Se há quem use a Inteligência Artificial (IA) para procurar informações ou maximizar alguma tarefa, há também quem a encare de forma mais emotiva e a use para manter a aparência de uma conexão. Pelo menos, é esse o objetivo da plataforma Project December, uma ferramenta de IA que simula conversar com “qualquer pessoa, até as que já não estão entre nós”.
Quem quiser aceder a esta plataforma, deve preencher um formulário com as informações sobre a pessoa com quem pretende comunicar, tais como a idade, o relacionamento que tinham, se se tratavam por alguma alcunha carinhosa, entre outros traços de personalidade do ente querido. Estes dados, inseridos num chatbot desenvolvido pelo GPT2 da OpenAI, uma versão inicial do modelo que deu origem ao ChatGPT, dão origem a um perfil que simula, então, a pessoa.
A ferramenta está treinada para gerar respostas de texto às interpelações que lhe são feitas de uma maneira semelhante à humana e adaptada às características introduzidas no formulário inicial. Cada hora de conversa com o chatbot tem um custo de 10 doláres, o que equivale a 9.14 euros.
Atualmente, o Project December tem mais de 3 mil utilizadores, muitos dos quais usaram esta ferramenta para simular conversas com pessoas que já morreram. Jason Rohrer, o fundador, conta à Sky News que muitas das pessoas que recorrem a este serviço procuram uma forma de lidar com perdas repentinas. “Querem ter a conversa final com o ente querido que morreu, ainda que seja simulada, para depois seguirem em frente”, revela, apesar de reconhecer que há quem permaneça como cliente: “Alguns continuam a voltar”. Contudo, refuta a ideia de que estas conversas possam tornar-se um vício.

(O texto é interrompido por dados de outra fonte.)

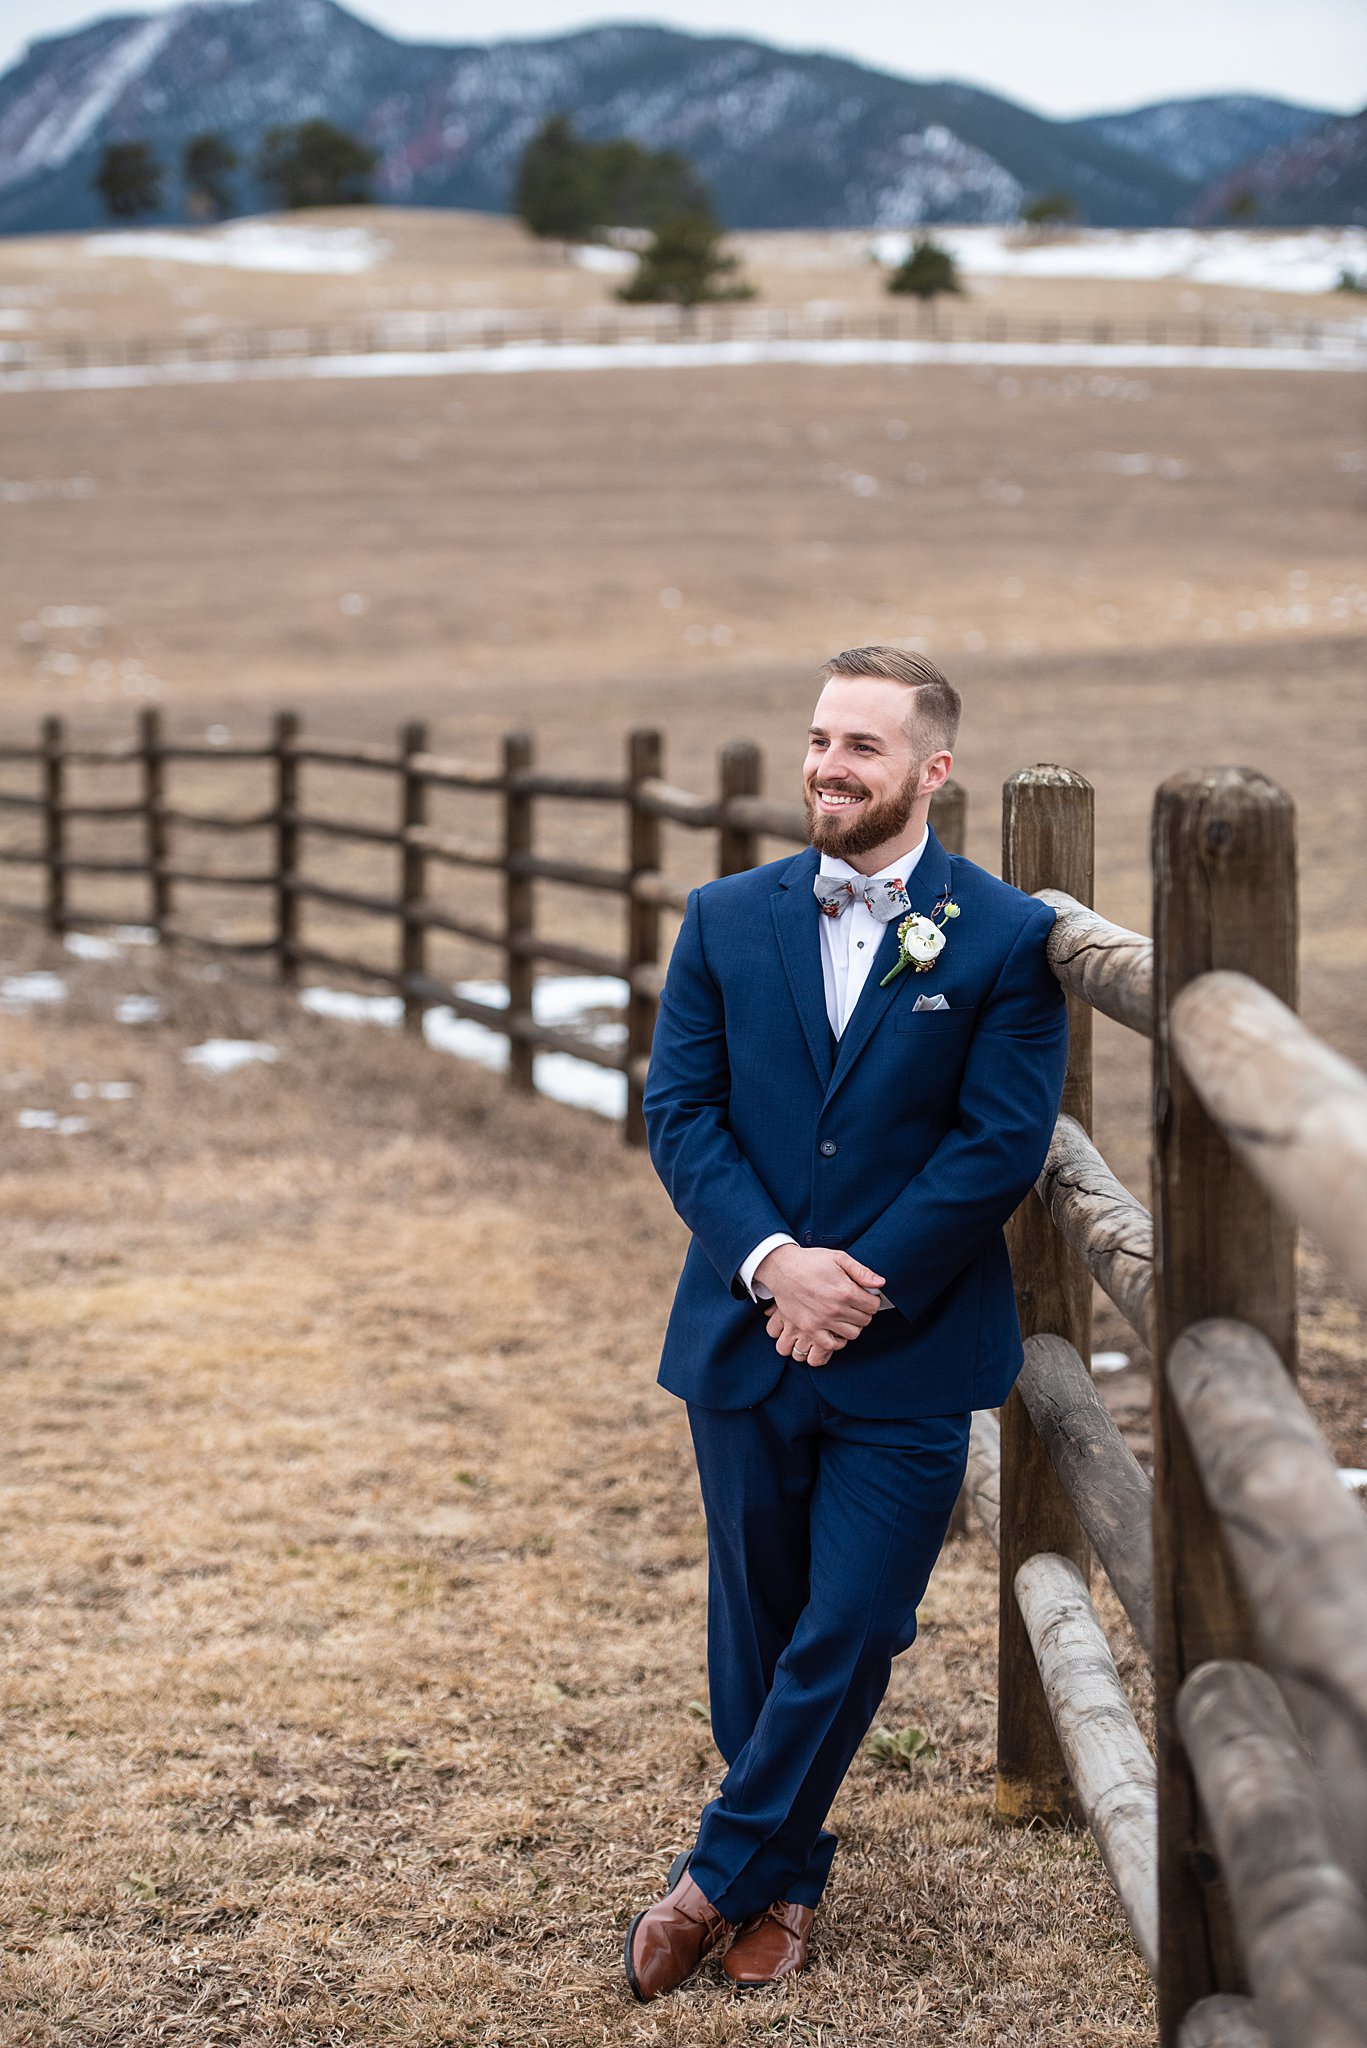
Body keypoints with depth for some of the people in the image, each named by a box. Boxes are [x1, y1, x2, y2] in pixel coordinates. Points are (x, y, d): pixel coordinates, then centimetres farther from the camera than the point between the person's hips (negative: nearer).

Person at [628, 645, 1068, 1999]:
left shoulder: (1004, 939, -5)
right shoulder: (728, 920, 4)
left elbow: (1002, 1144, -10)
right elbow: (678, 1111, 0)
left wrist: (857, 1287, -15)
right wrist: (773, 1262, -15)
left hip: (907, 1358, -3)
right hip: (744, 1335, 3)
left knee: (849, 1632, -2)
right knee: (756, 1625, 13)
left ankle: (720, 1877, 14)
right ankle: (787, 1881, 30)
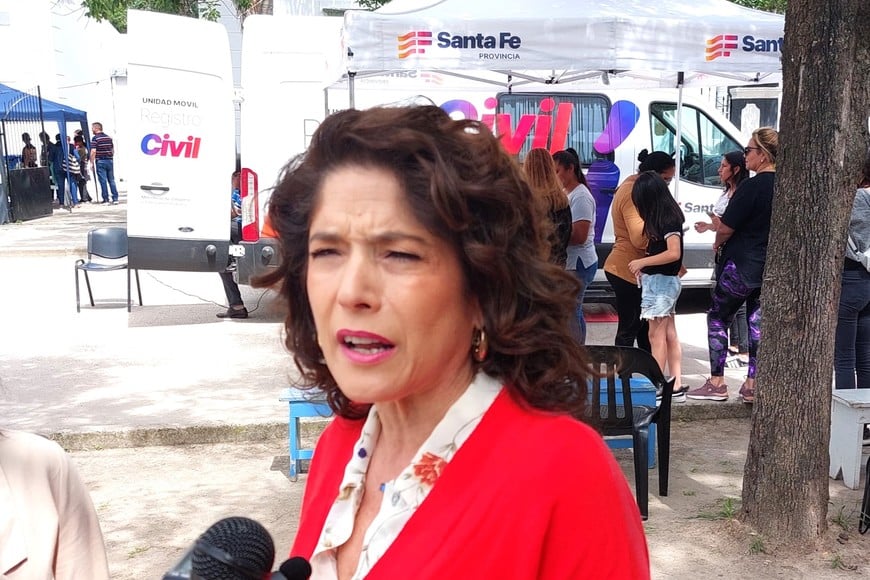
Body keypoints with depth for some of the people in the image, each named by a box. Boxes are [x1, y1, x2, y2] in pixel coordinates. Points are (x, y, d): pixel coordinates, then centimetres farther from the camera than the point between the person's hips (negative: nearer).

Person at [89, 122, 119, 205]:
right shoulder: (109, 137, 11)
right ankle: (115, 198, 4)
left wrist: (92, 163, -9)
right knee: (111, 180, 7)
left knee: (103, 181, -1)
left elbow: (93, 151, -14)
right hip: (110, 160, 5)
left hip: (100, 161, -5)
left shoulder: (95, 138, -7)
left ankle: (106, 199, -1)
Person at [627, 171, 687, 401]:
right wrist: (644, 264, -1)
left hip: (661, 281, -9)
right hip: (661, 281, 9)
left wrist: (643, 262, -18)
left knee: (656, 334, -5)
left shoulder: (667, 219, -18)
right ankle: (676, 386, 14)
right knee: (669, 334, 10)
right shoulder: (665, 216, 9)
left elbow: (674, 253, -25)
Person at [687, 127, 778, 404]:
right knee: (758, 322, 12)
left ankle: (716, 383, 10)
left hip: (741, 265, -7)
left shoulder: (752, 186, -20)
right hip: (772, 267, 7)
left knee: (718, 318, 8)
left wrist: (718, 243, 3)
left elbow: (726, 228, -18)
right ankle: (752, 386, 15)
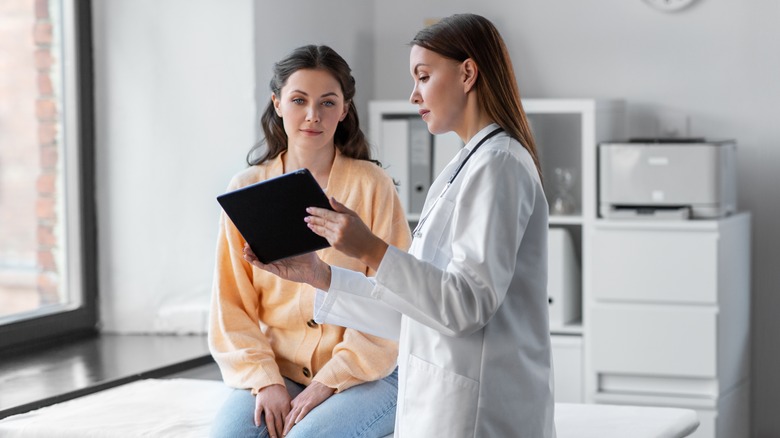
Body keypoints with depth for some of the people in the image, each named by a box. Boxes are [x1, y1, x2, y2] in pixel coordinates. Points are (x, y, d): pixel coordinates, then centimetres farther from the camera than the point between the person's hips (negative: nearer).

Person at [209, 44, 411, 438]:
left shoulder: (371, 185, -3)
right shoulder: (247, 189, 5)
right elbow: (231, 304, 4)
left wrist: (329, 382, -13)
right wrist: (264, 380, -10)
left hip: (363, 375, -2)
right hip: (277, 373, 3)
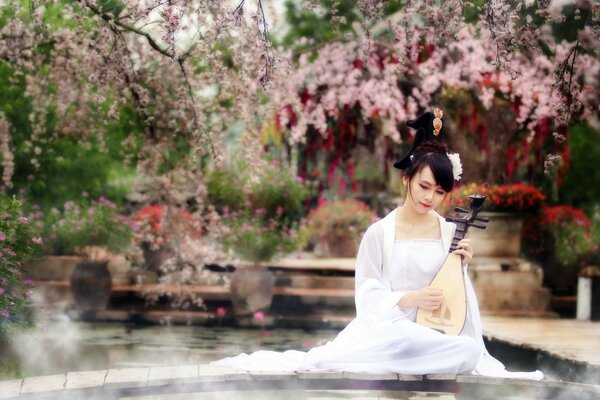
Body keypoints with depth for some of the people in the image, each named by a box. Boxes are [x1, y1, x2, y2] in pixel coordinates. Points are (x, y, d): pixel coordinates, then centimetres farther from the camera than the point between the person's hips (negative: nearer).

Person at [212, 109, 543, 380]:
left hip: (432, 333, 4)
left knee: (468, 352, -31)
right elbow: (367, 295, -2)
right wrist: (410, 299, -17)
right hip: (386, 327, -4)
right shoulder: (379, 232, -3)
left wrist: (461, 268, -7)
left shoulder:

A experiência de Sirine Malas: “Queria uma última oportunidade de falar com ela”
Sirine Malas, que vive em Berlim, na Alemanha, desde 2015, conversou com a Sky News sobre a sua experiência com esta ferramenta de IA. Esta mulher, que fugiu da Síria para a Europa, conta que tinha na mãe, que permaneceu no Médio Oriente, a sua “força orientadora”.
As duas comunicavam frequentemente e Sirine sonhava trazer a mãe, Najah, para a Europa para lhe apresentar o neto, que nasceu após a sua fuga da Síria. Contudo, esse reencontro nunca aconteceu, já que Najah morreu em 2018, aos 82 anos, devido a uma insuficiência renal.
Num luto profundo, Sirine encontrou no Project December uma forma de mitigar a dor. “Queria uma última oportunidade de falar com ela”, admite a mulher, que ficou impressionada com os resultados “assustadores” que obteve através da conversa com o chatbot. “Houve momentos em que achei que tudo era real. Mas também houve momentos em que senti que qualquer pessoa poderia responder daquela forma”.
Nas conversas, o chatbot usava termos comuns no discurso da mãe de Sirine e mostrava preocupação pelo bem-estar e saúde da filha. Esta mulher diz que encontrou nesta ferramenta uma forma de fazer o seu luto, mas admite que precisou de ter cuidado para não se envolver em demasia. “Não recomendo que as pessoas se apeguem muito a uma coisas destas, já que isso pode ser perigoso”, alerta, reconhecendo que estas conversas exploram vulnerabilidades e que podem prejudicar o próprio processo de luto.